What is a payments orchestrator?
A payments orchestrator is a system that analyzes transactions and directs them to the optimal endpoint for processing, theoretically maximizing the chance of a successful approval, while minimizing the total processing fees to be paid. Additionally, payment orchestration platforms (POPs) often offer a shortened path to adding new payment service provider (PSP) accounts, effectively shortening the lead time to getting new offerings off the ground.
At its most basic level, the orchestrator will read an inbound payment request, discern its key characteristics, then use a decisioning engine to dictate the PSP partner to which it should be submitted.
For instance, if a merchant had relationships with one PSP in the United States and another in Canada, the orchestrator would likely start by ensuring transactions were directed to the provider that matched the customer’s location. On the other hand, if the merchant was contracted with two PSPs with different processing rates for different payment methods, with all else being equal, the orchestrator would direct the transaction to the lowest-cost provider.

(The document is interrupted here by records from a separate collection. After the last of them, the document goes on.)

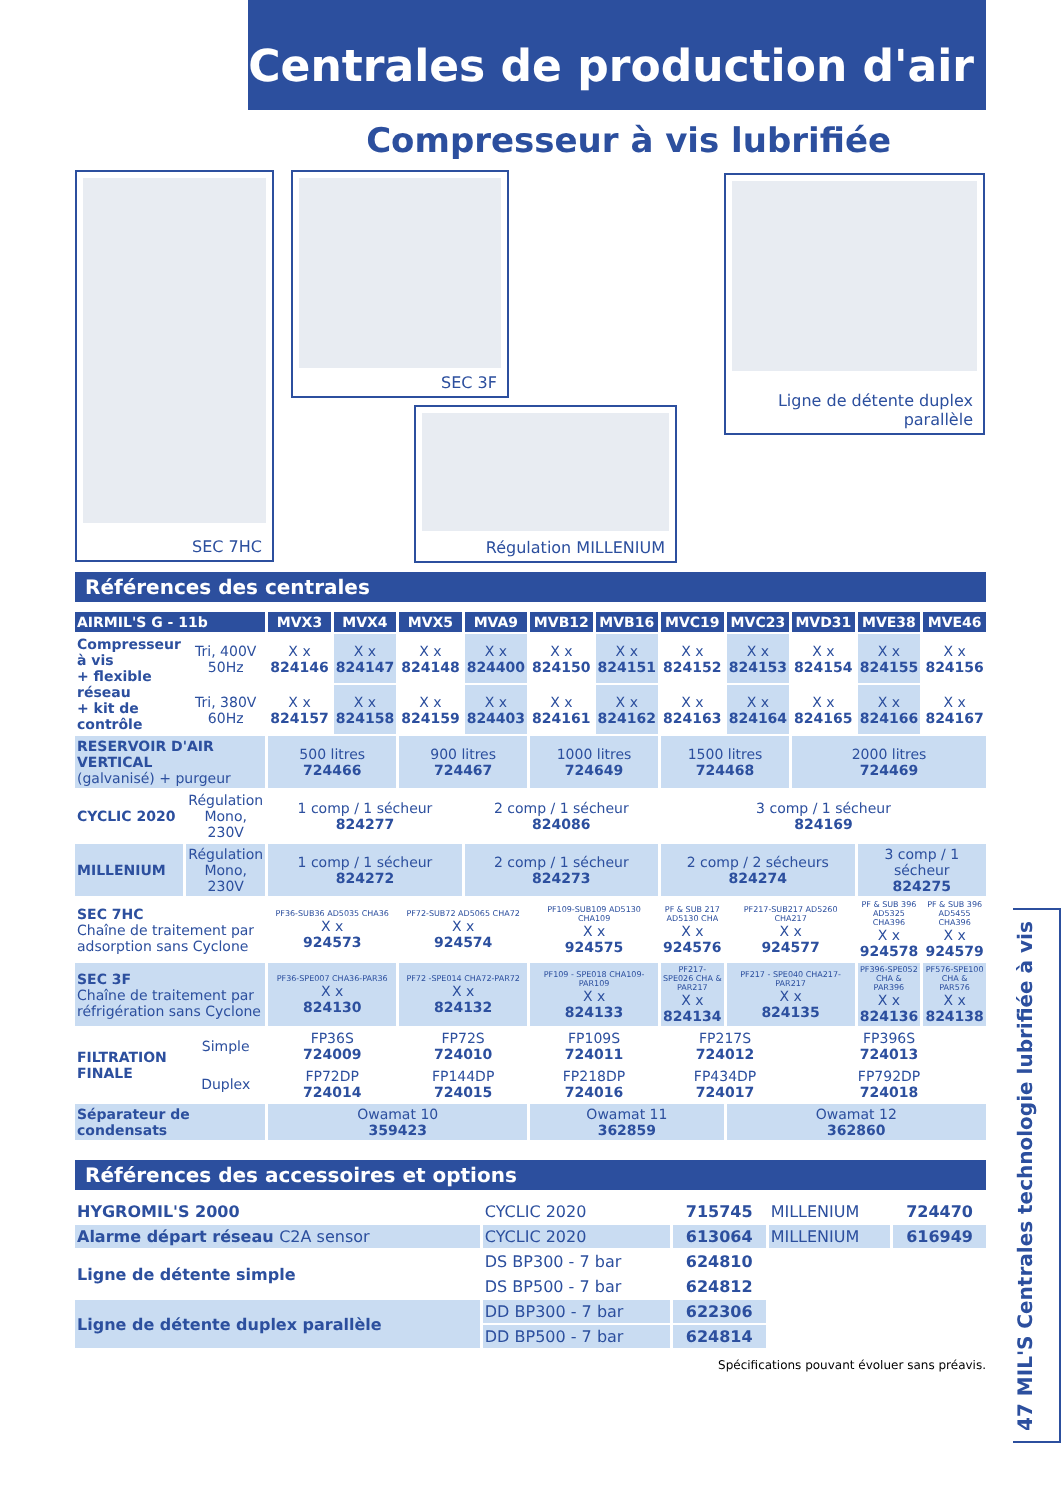Centrales de production d'air
Compresseur à vis lubrifiée
SEC 7HC SEC 3F
Ligne de détente duplex
parallèle
Régulation MILLENIUM
Références des centrales
| AIRMIL'S G - 11b | | MVX3 | MVX4 | MVX5 | MVA9 | MVB12 | MVB16 | MVC19 | MVC23 | MVD31 | MVE38 | MVE46 |
| --- | --- | --- | --- | --- | --- | --- | --- | --- | --- | --- | --- | --- |
| Compresseur à vis + flexible réseau + kit de contrôle | Tri, 400V 50Hz | X x 824146 | X x 824147 | X x 824148 | X x 824400 | X x 824150 | X x 824151 | X x 824152 | X x 824153 | X x 824154 | X x 824155 | X x 824156 |
| | Tri, 380V 60Hz | X x 824157 | X x 824158 | X x 824159 | X x 824403 | X x 824161 | X x 824162 | X x 824163 | X x 824164 | X x 824165 | X x 824166 | X x 824167 |
| RESERVOIR D'AIR VERTICAL (galvanisé) + purgeur | | 500 litres 724466 | | 900 litres 724467 | | 1000 litres 724649 | | 1500 litres 724468 | | 2000 litres 724469 | | |
| CYCLIC 2020 | Régulation Mono, 230V | 1 comp / 1 sécheur 824277 | | | 2 comp / 1 sécheur 824086 | | | 3 comp / 1 sécheur 824169 | | | | |
| MILLENIUM | Régulation Mono, 230V | 1 comp / 1 sécheur 824272 | | | 2 comp / 1 sécheur 824273 | | | 2 comp / 2 sécheurs 824274 | | | 3 comp / 1 sécheur 824275 | |
| SEC 7HC Chaîne de traitement par adsorption sans Cyclone | | PF36-SUB36 AD5035 CHA36 X x 924573 | | PF72-SUB72 AD5065 CHA72 X x 924574 | | PF109-SUB109 AD5130 CHA109 X x 924575 | | PF & SUB 217 AD5130 CHA X x 924576 | PF217-SUB217 AD5260 CHA217 X x 924577 | | PF & SUB 396 AD5325 CHA396 X x 924578 | PF & SUB 396 AD5455 CHA396 X x 924579 |
| SEC 3F Chaîne de traitement par réfrigération sans Cyclone | | PF36-SPE007 CHA36-PAR36 X x 824130 | | PF72 -SPE014 CHA72-PAR72 X x 824132 | | PF109 - SPE018 CHA109-PAR109 X x 824133 | | PF217- SPE026 CHA & PAR217 X x 824134 | PF217 - SPE040 CHA217-PAR217 X x 824135 | | PF396-SPE052 CHA & PAR396 X x 824136 | PF576-SPE100 CHA & PAR576 X x 824138 |
| FILTRATION FINALE | Simple | FP36S 724009 | | FP72S 724010 | | FP109S 724011 | | FP217S 724012 | | FP396S 724013 | | |
| | Duplex | FP72DP 724014 | | FP144DP 724015 | | FP218DP 724016 | | FP434DP 724017 | | FP792DP 724018 | | |
| Séparateur de condensats | | Owamat 10 359423 | | | | Owamat 11 362859 | | | Owamat 12 362860 | | | |
Références des accessoires et options
| HYGROMIL'S 2000 | CYCLIC 2020 | 715745 | MILLENIUM | 724470 |
| Alarme départ réseau C2A sensor | CYCLIC 2020 | 613064 | MILLENIUM | 616949 |
| Ligne de détente simple | DS BP300 - 7 bar | 624810 | | |
| | DS BP500 - 7 bar | 624812 | | |
| Ligne de détente duplex parallèle | DD BP300 - 7 bar | 622306 | | |
| | DD BP500 - 7 bar | 624814 | | |
Spécifications pouvant évoluer sans préavis.
47 MIL'S Centrales technologie lubrifiée à vis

What are the downsides to payment orchestrators?
While the impact of payment orchestration can be immediate and quite profound—literally putting money back to the bottom line by eliminating excessive processing fees—that doesn’t mean there aren’t some potential drawbacks. These include:
- Security: Not all orchestrators are able to offer the highest level of security, meaning that for merchants operating internationally (especially in the EU), purchase paths may need to be extended or adjusted to ensure customer data is properly protected. This can introduce friction to the buying process, which can suppress conversion rates from purchase pages.

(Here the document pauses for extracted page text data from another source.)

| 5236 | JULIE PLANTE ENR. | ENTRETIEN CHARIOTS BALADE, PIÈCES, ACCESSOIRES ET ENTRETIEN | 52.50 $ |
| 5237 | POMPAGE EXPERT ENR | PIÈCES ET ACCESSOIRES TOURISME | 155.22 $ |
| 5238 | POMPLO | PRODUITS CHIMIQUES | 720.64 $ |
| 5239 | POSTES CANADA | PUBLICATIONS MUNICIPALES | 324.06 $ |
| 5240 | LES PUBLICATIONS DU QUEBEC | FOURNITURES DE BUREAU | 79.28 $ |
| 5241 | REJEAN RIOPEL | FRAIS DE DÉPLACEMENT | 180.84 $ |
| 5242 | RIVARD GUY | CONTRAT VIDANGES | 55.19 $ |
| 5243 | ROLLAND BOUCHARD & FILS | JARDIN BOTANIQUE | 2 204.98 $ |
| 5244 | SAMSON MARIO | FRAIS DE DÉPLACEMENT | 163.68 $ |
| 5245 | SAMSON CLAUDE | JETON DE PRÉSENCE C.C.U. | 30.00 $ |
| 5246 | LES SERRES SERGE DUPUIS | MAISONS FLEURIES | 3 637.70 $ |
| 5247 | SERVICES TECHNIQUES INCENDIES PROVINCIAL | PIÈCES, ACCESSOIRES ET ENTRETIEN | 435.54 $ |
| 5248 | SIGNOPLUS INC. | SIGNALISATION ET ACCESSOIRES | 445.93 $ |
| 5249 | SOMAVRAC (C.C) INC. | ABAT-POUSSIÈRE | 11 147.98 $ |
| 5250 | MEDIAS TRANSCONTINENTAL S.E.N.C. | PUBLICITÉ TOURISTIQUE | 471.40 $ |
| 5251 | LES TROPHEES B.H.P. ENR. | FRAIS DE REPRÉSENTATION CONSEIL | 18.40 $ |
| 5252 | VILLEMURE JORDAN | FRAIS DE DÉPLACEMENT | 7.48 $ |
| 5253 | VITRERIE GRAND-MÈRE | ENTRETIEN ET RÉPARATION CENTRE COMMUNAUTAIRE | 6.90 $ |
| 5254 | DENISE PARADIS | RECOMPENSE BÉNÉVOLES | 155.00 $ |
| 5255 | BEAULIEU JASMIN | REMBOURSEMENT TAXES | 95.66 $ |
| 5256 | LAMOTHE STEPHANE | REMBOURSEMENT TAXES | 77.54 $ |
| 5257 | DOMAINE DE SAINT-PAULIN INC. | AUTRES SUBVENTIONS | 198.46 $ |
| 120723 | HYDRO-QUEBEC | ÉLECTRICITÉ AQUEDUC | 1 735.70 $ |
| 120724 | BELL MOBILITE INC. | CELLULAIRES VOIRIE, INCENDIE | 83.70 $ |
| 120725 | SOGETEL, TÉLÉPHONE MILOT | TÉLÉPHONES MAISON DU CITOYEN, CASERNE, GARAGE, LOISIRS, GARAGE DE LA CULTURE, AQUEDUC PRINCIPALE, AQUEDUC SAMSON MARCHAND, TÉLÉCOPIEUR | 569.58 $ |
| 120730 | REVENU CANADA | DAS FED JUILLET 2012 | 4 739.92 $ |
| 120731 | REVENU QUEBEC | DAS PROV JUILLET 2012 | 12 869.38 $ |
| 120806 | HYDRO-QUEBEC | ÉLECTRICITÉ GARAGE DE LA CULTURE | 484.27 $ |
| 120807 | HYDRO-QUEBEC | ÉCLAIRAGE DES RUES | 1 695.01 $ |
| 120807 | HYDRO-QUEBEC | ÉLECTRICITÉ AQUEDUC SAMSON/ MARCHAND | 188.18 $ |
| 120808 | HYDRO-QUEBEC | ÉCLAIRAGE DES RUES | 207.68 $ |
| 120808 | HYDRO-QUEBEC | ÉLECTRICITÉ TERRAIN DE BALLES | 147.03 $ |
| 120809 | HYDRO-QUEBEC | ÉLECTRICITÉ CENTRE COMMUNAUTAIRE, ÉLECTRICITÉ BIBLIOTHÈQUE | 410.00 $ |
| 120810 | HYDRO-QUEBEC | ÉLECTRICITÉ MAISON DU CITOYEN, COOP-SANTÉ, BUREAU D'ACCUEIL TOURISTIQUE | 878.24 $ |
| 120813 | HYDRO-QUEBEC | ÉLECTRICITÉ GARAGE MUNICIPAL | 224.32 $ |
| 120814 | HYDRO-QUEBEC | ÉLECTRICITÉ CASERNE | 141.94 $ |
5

- Settlement: Although working with an orchestrator makes it easier to get signed up with, and to process through, new PSPs, gaining access to settled funds can be tricky when the relationship is indirect.

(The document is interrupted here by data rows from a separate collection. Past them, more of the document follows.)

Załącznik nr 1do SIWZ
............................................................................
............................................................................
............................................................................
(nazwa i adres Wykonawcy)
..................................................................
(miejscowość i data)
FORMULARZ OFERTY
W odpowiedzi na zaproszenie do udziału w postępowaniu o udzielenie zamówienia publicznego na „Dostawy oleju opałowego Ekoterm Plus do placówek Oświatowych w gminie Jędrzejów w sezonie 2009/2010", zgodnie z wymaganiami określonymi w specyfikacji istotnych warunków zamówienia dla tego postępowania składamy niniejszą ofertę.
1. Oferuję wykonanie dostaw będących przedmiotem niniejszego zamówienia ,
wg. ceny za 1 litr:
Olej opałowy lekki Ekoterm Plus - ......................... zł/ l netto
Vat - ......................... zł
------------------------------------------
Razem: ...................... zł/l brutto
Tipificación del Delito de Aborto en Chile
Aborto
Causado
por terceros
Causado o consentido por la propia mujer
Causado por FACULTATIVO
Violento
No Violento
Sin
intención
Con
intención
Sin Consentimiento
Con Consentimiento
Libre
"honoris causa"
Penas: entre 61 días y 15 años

- Routing Rules You Don’t Control: While POPs are good at sorting between PSPs based on transaction success rates and processing fees, they may struggle to support more merchant-specific considerations, such as volume discounts or annual transaction guarantees. Businesses that have complex agreements with their PSP partners can quickly run into a brick wall trying to configure their orchestrator properly.
This is not to say that the concept of the orchestrator is flawed. It is, in fact, a fundamental requirement for optimizing any payment system. The challenge for most merchants is to recognize when they have outgrown third-party payment orchestration.
How do you know if you are outgrowing an orchestrator?
There are fundamentally three reasons why a merchant may decide that their business has outgrown their existing payment orchestration provider:
- Arbitrage Balance: At a certain volume of transactions and partners, the cost of the orchestrator will exceed the savings that could be captured by using an in-house decisioning engine. When the fee approaches what you’d spend staffing an engineer, the math has shifted.
- System Resilience: At a certain point, a merchant cannot risk having a third-party-caused event and must therefore build redundancies for when their external partners are unavailable, including their orchestrator. But once an engine is in place to route around the orchestrator if need be, it makes sense to use that engine for all decisioning and bypass the orchestrator entirely.
- Security and User Experience: Merchants are always focused on delivering low-friction buying experiences, which increase and protect their conversion rates on sales pages. They are also necessarily careful to maintain the security of their customers’ personally identifiable information (PII). At the slightest hint that an orchestrator may not be able to emulate the merchant’s required security posture, it may be time to move the decisioning in-house.
An orchestrator is normally offered by a POP, which takes full responsibility for building, developing, and managing the software; a merchant simply signs up for and uses the service, paying whatever fees are currently charged.
Moving on From a Third-Party Orchestrator
Recognizing that you have outgrown your payment orchestration platform is a meaningful step, but only raises harder questions. Building an in-house decisioning engine gives you the routing control and logic your business actually needs, but it only delivers its full value when the payment credentials are stored somewhere portable, secure, and processor-agnostic.

That’s where the programmable payments vault comes in. With Basis Theory, a merchant can keep sensitive card data out of its systems, while still having the control to route it to a PSP without touching PCI scope.
More importantly, it removes any single point of failure. The decisioning engine routes, the vault holds the credentials, and no outage with a processor or orchestrator anywhere in that chain can take down your payments.
It may well be time to accept that the business has outgrown its orchestrator, and to move on to an in-house decisioning engine, supported by a token vault.